Der Putsch in Ecuador: ein Warnsignal

Am 21. Januar übernahm ein Gruppe Offiziere in Ecuador vorübergehend die Macht. Zum ersten Mal seit 1976 wurde in Südamerika wieder eine Zivilregierung von einer Militärjunta gestürzt. Seit dem Putsch des Generals Jorge Videla, in dessen Gefolge Zehntausende argentinische Arbeiter, Studenten und Intellektuelle getötet wurden oder spurlos verschwanden, hatte das südamerikanische Militär nicht mehr derart direkt in das politische Geschehen eingegriffen.

Die Militärregierung hielt sich nicht lange. Es gelang ihr lediglich, den unbeliebten Präsidenten Jamil Mahuad durch seinen Vize Gustavo Noboa zu ersetzen. Dennoch hat der Vorfall den gesamten Kontinent erschüttert. Beinahe zwei Jahrzehnte nach dem sogenannten Übergang zur Demokratie wird Lateinamerika erneut vom Gespenst der Militärdiktatur heimgesucht.

In Ecuador ist die Kette der zivil gewordenen lateinamerikanischen Regierungen an ihrem schwächsten Glied gebrochen. Das Land wird von der heftigsten Wirtschaftskrise des gesamten Kontinents geplagt.

====

#### ZIEL DER AUFGABE
Geben Sie den obigen Text über den Putsch in Ecuador vollständig und wortgetreu wieder.

#### BEREITGESTELLTE DATEN
====

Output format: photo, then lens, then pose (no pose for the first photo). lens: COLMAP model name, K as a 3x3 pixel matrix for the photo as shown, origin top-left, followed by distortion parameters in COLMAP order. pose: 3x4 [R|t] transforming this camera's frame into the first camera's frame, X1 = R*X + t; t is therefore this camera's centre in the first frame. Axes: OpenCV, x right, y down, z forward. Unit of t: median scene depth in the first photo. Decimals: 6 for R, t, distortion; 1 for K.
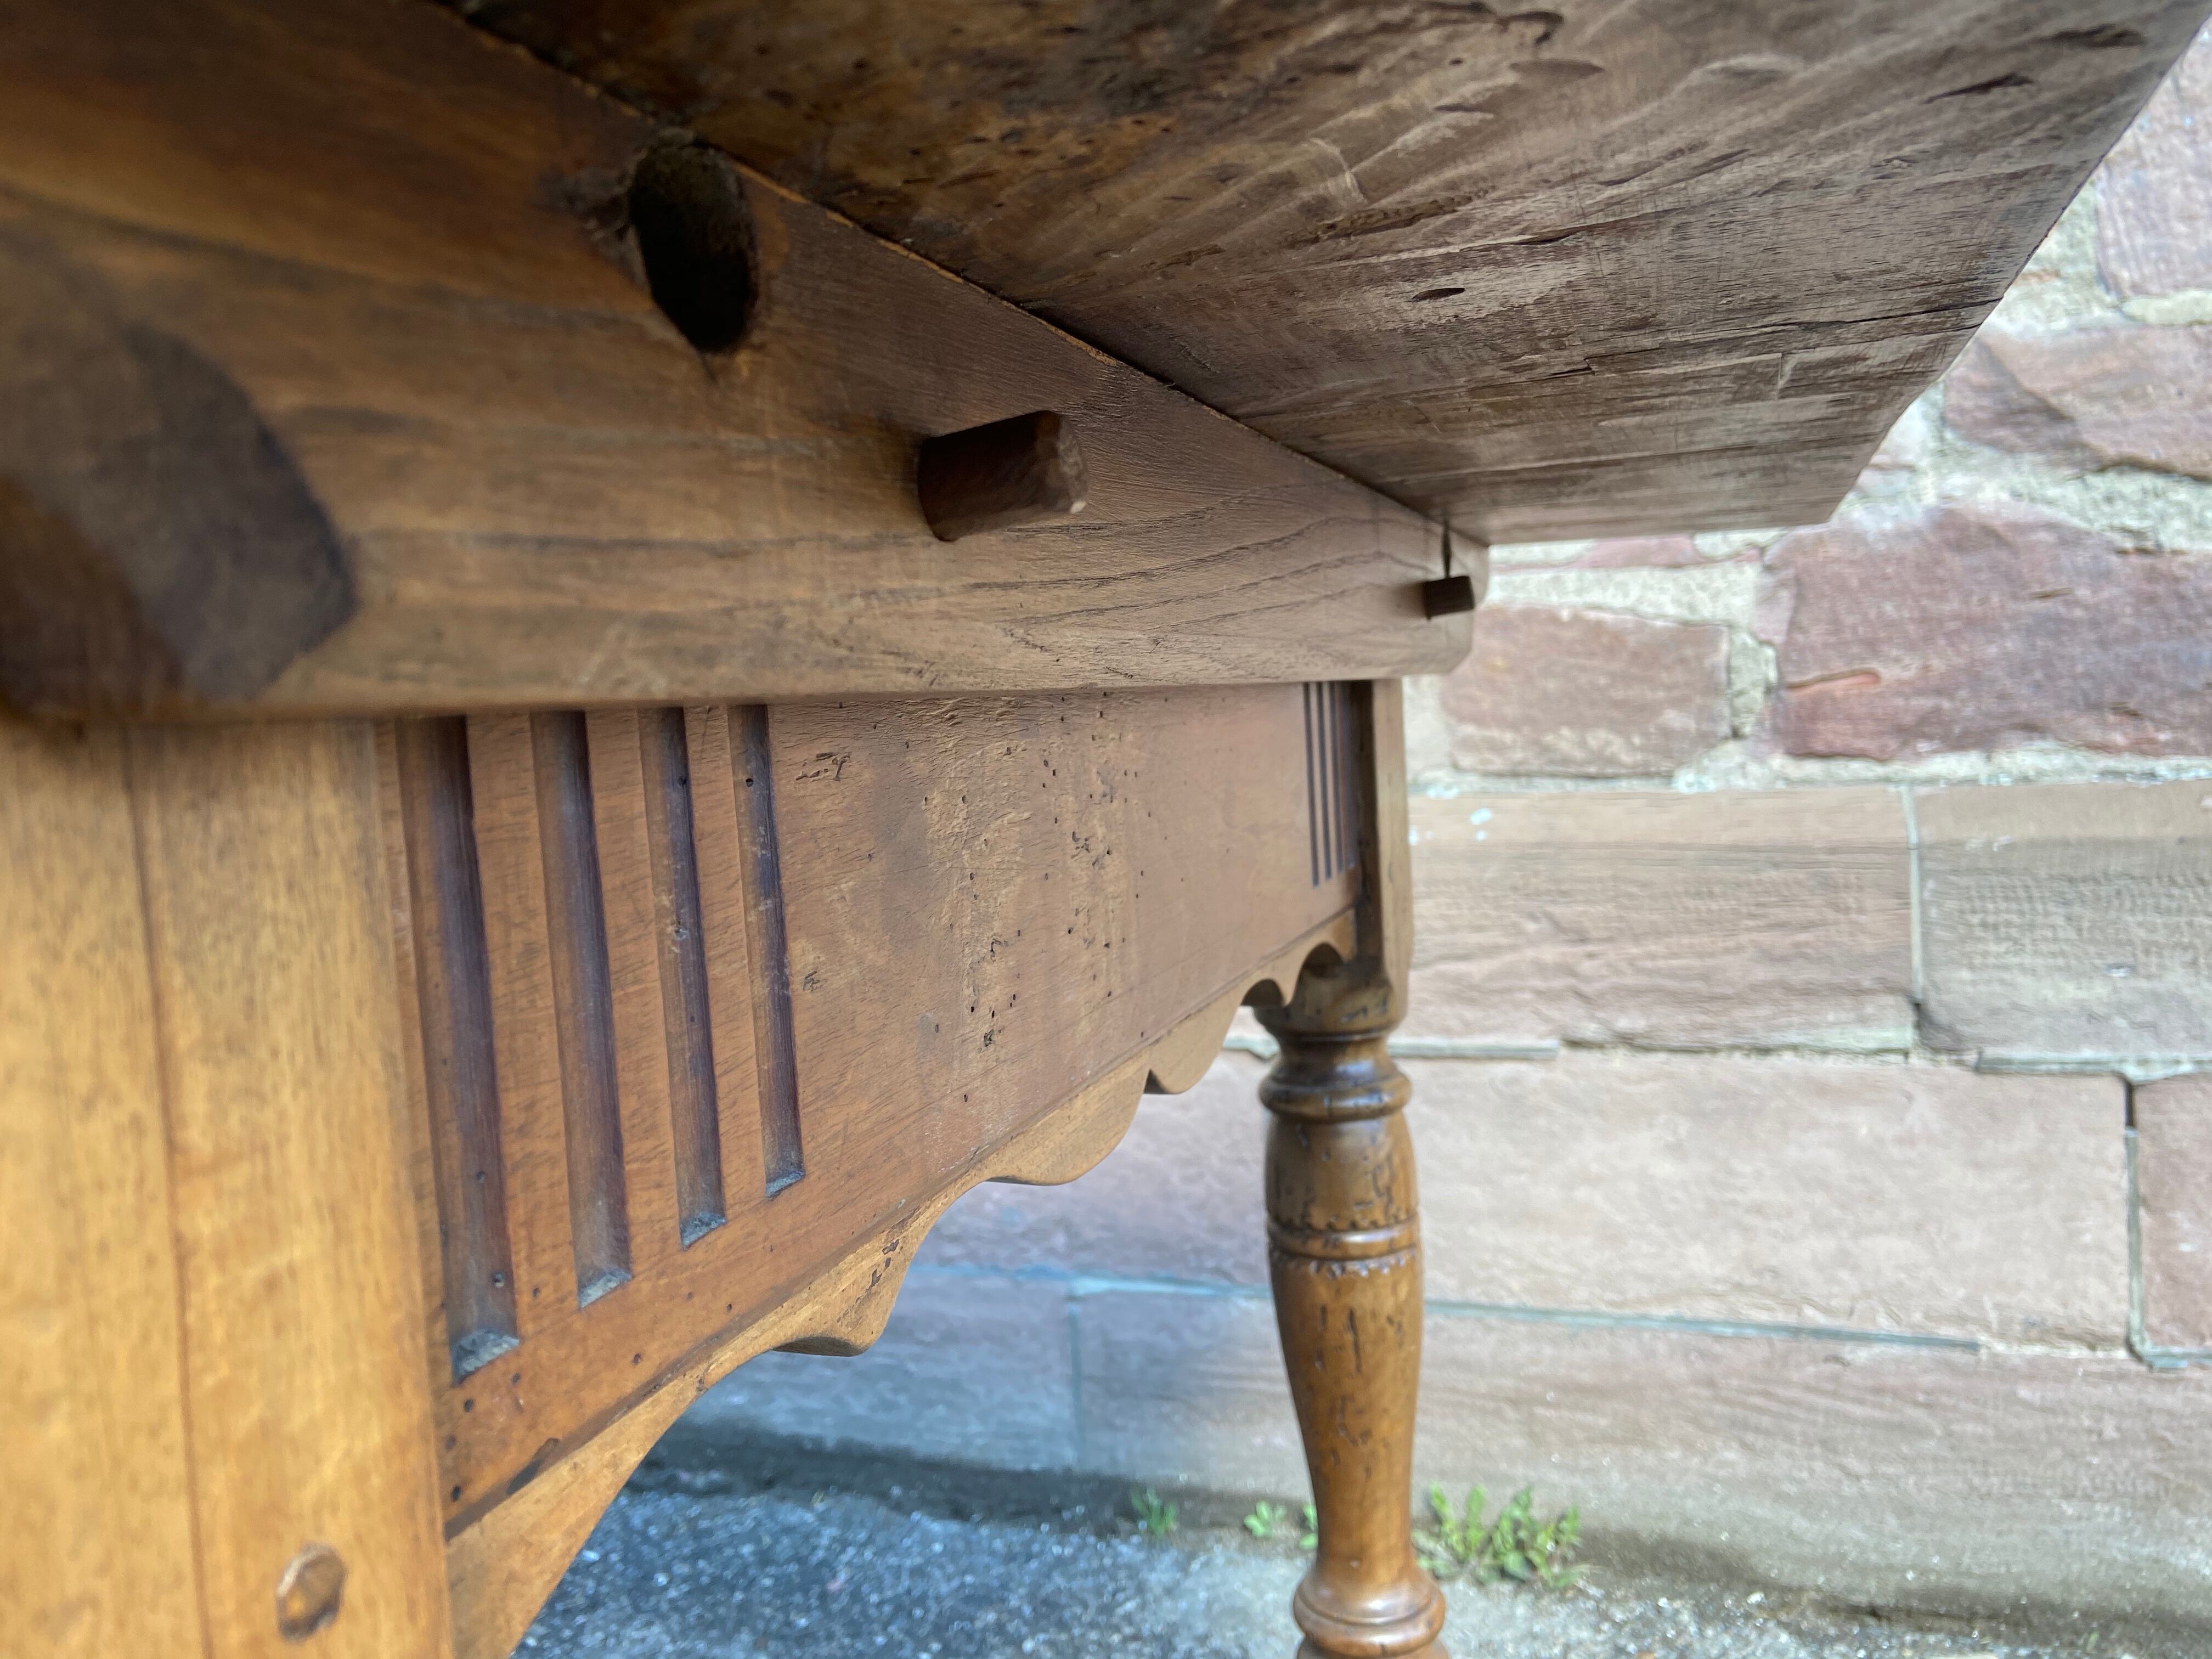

====

#### LÖSUNG DER AUFGABE
Der Putsch in Ecuador: ein Warnsignal

Am 21. Januar übernahm ein Gruppe Offiziere in Ecuador vorübergehend die Macht. Zum ersten Mal seit 1976 wurde in Südamerika wieder eine Zivilregierung von einer Militärjunta gestürzt. Seit dem Putsch des Generals Jorge Videla, in dessen Gefolge Zehntausende argentinische Arbeiter, Studenten und Intellektuelle getötet wurden oder spurlos verschwanden, hatte das südamerikanische Militär nicht mehr derart direkt in das politische Geschehen eingegriffen.

Die Militärregierung hielt sich nicht lange. Es gelang ihr lediglich, den unbeliebten Präsidenten Jamil Mahuad durch seinen Vize Gustavo Noboa zu ersetzen. Dennoch hat der Vorfall den gesamten Kontinent erschüttert. Beinahe zwei Jahrzehnte nach dem sogenannten Übergang zur Demokratie wird Lateinamerika erneut vom Gespenst der Militärdiktatur heimgesucht.

In Ecuador ist die Kette der zivil gewordenen lateinamerikanischen Regierungen an ihrem schwächsten Glied gebrochen. Das Land wird von der heftigsten Wirtschaftskrise des gesamten Kontinents geplagt.